Information supplied ->
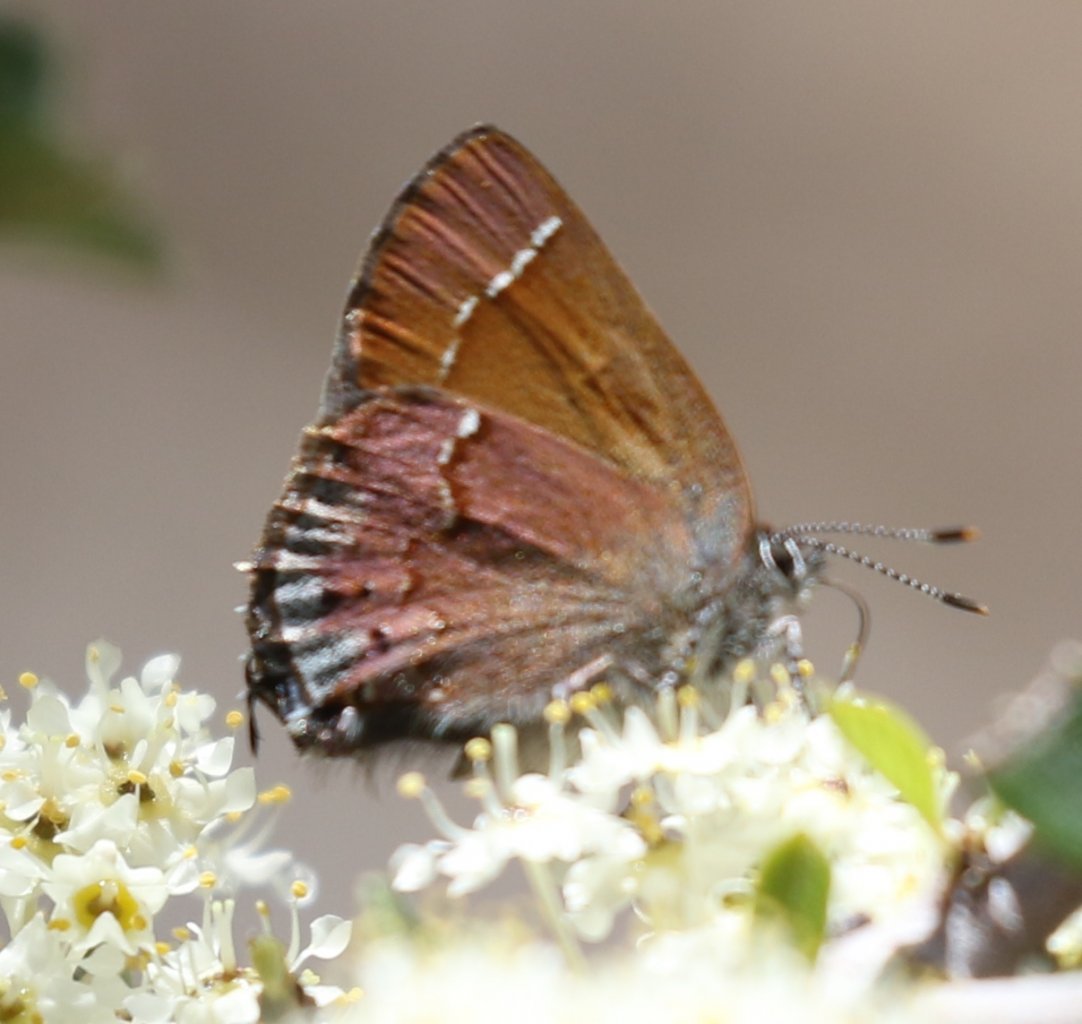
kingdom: Animalia
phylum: Arthropoda
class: Insecta
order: Lepidoptera
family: Lycaenidae
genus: Mitoura
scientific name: Mitoura gryneus
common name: Juniper Hairstreak
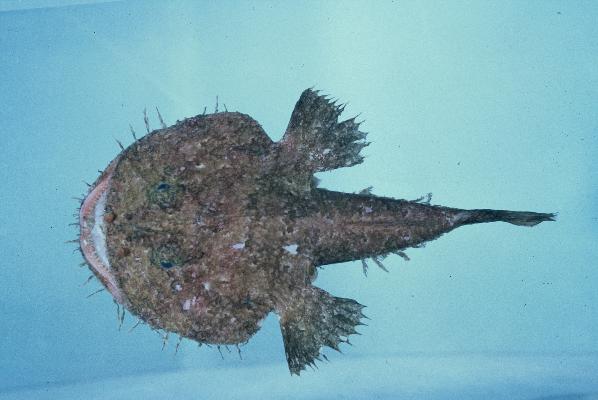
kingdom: Animalia
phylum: Chordata
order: Lophiiformes
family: Lophiidae
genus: Lophiomus
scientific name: Lophiomus setigerus
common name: Blackmouth angler
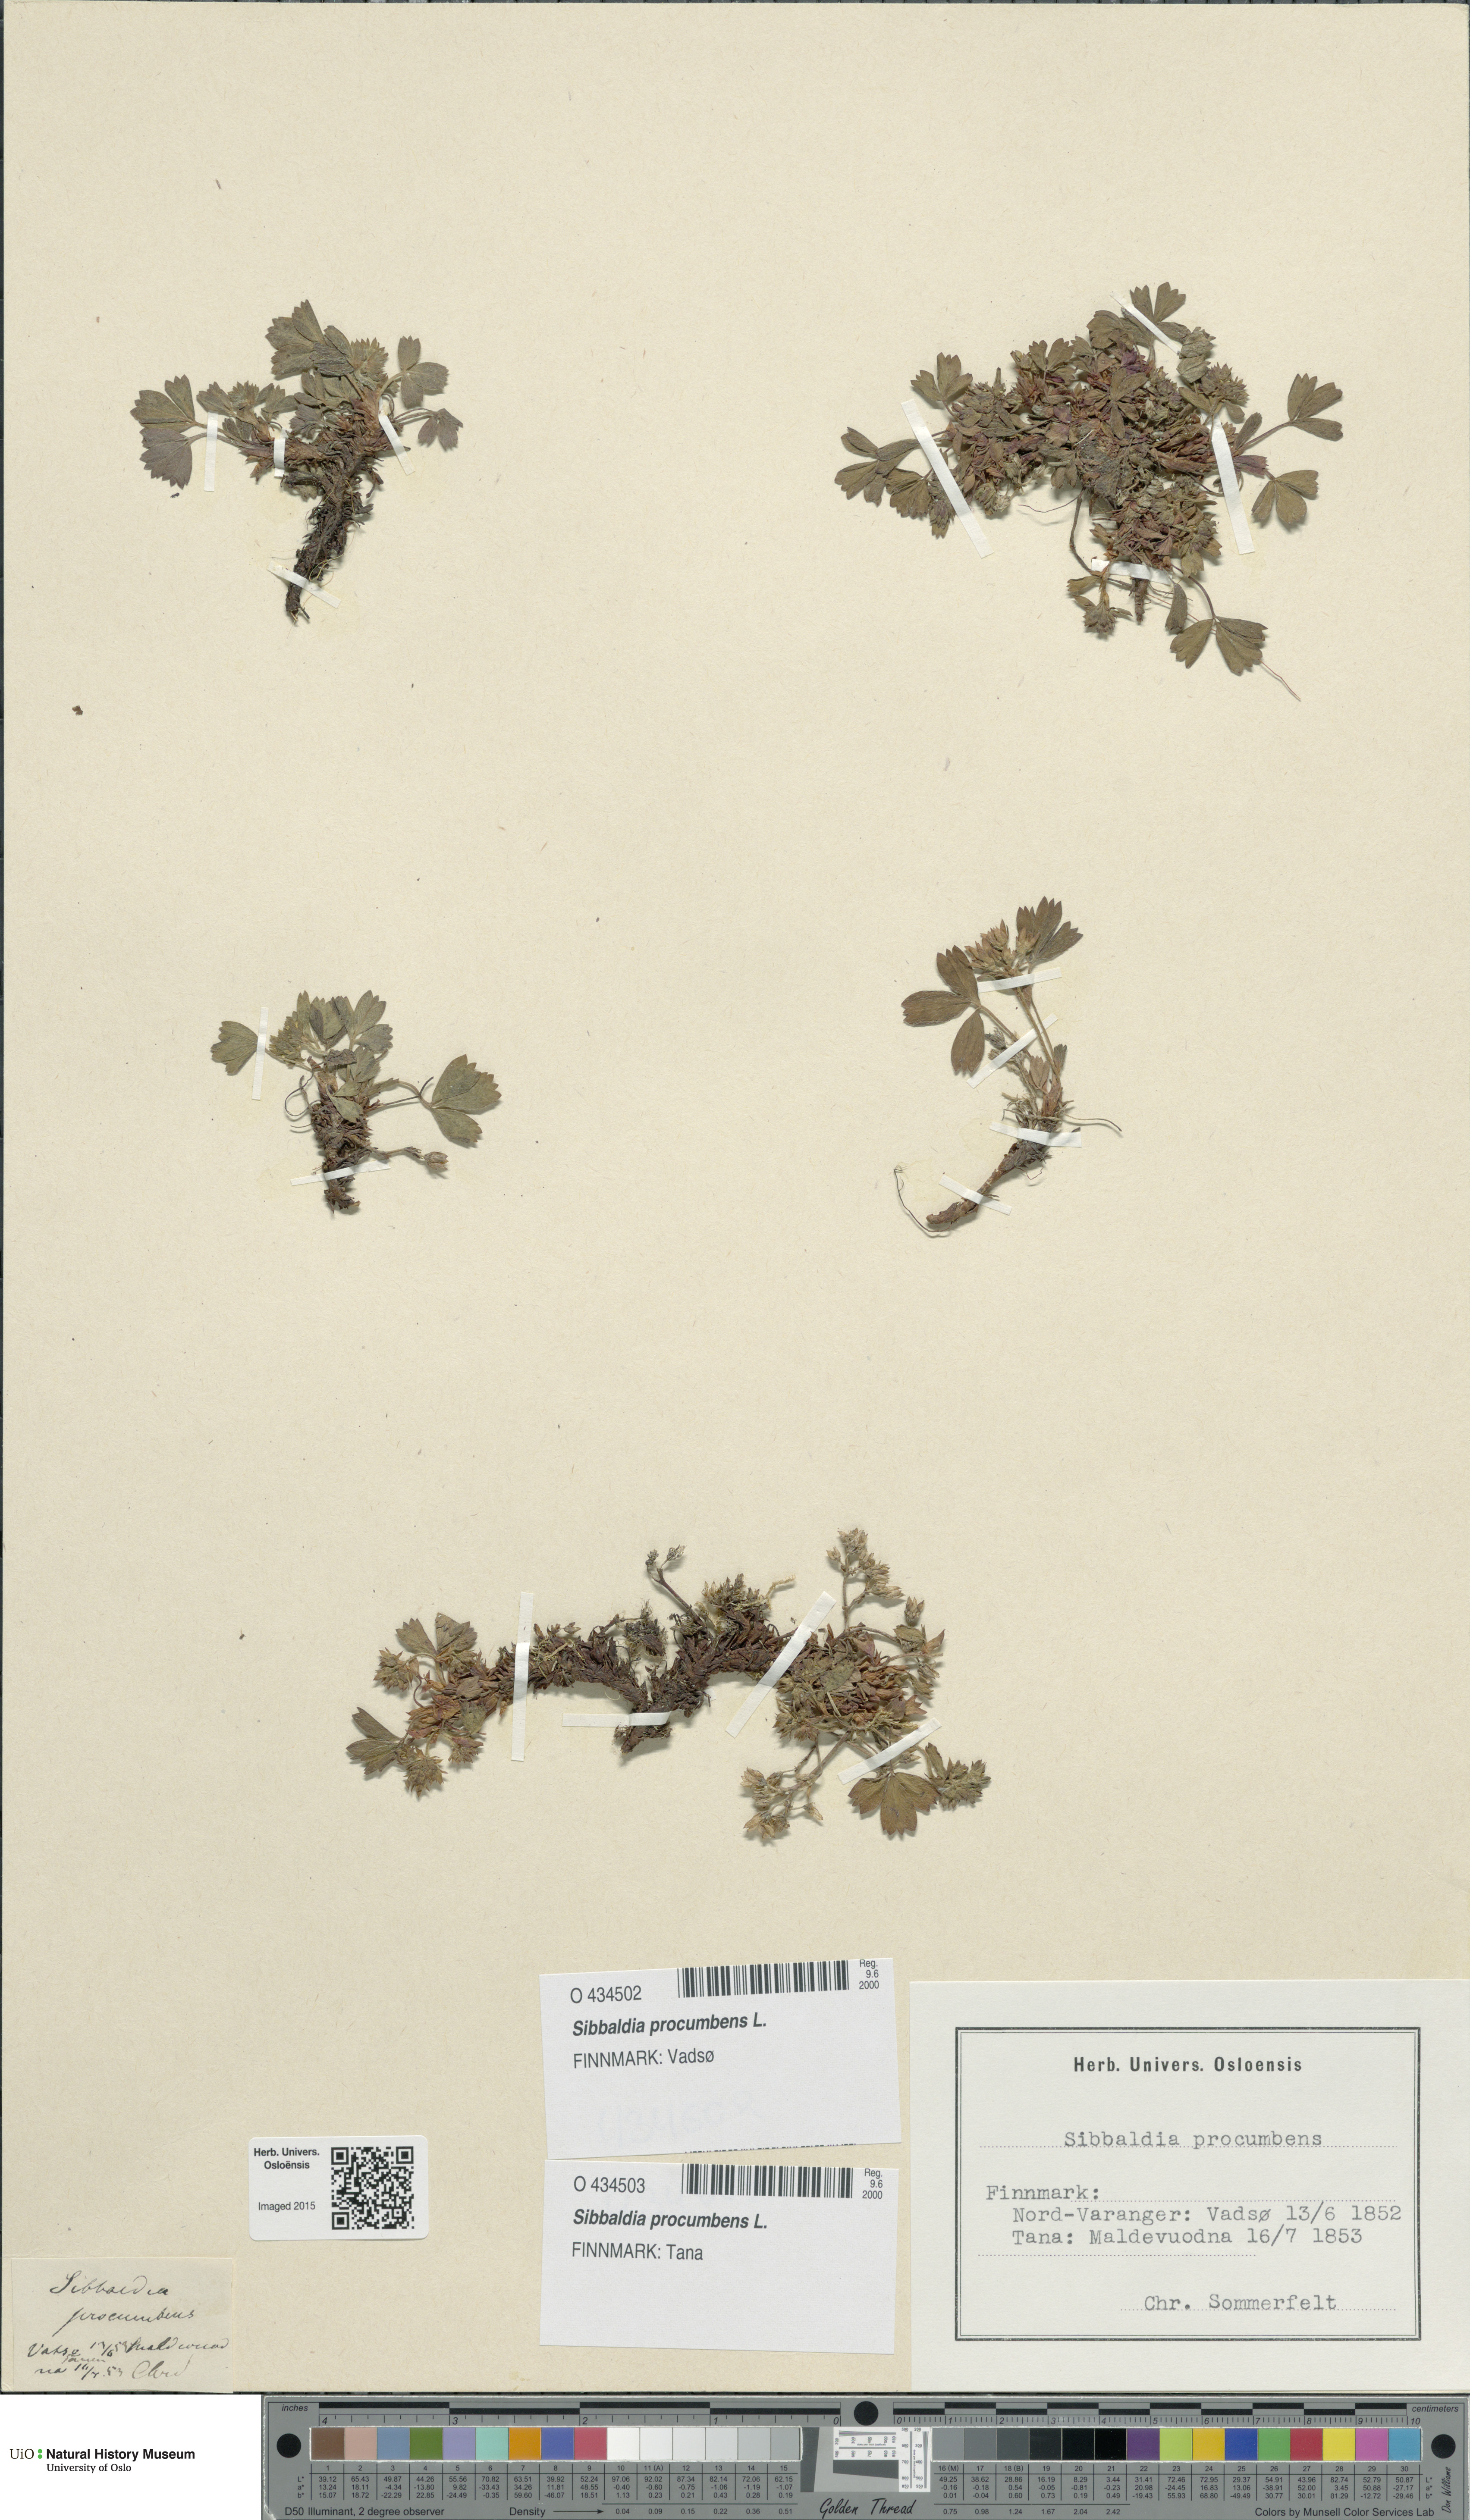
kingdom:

Task ->
Rewrite the data above with each "common name" changed to "vernacular name" and every other line left as is. Omit the pictures from the output.

Result of this task ->
kingdom: Animalia
phylum: Arthropoda
class: Insecta
order: Lepidoptera
family: Lycaenidae
genus: Mitoura
scientific name: Mitoura gryneus
vernacular name: Juniper Hairstreak
kingdom: Animalia
phylum: Chordata
order: Lophiiformes
family: Lophiidae
genus: Lophiomus
scientific name: Lophiomus setigerus
vernacular name: Blackmouth angler
kingdom:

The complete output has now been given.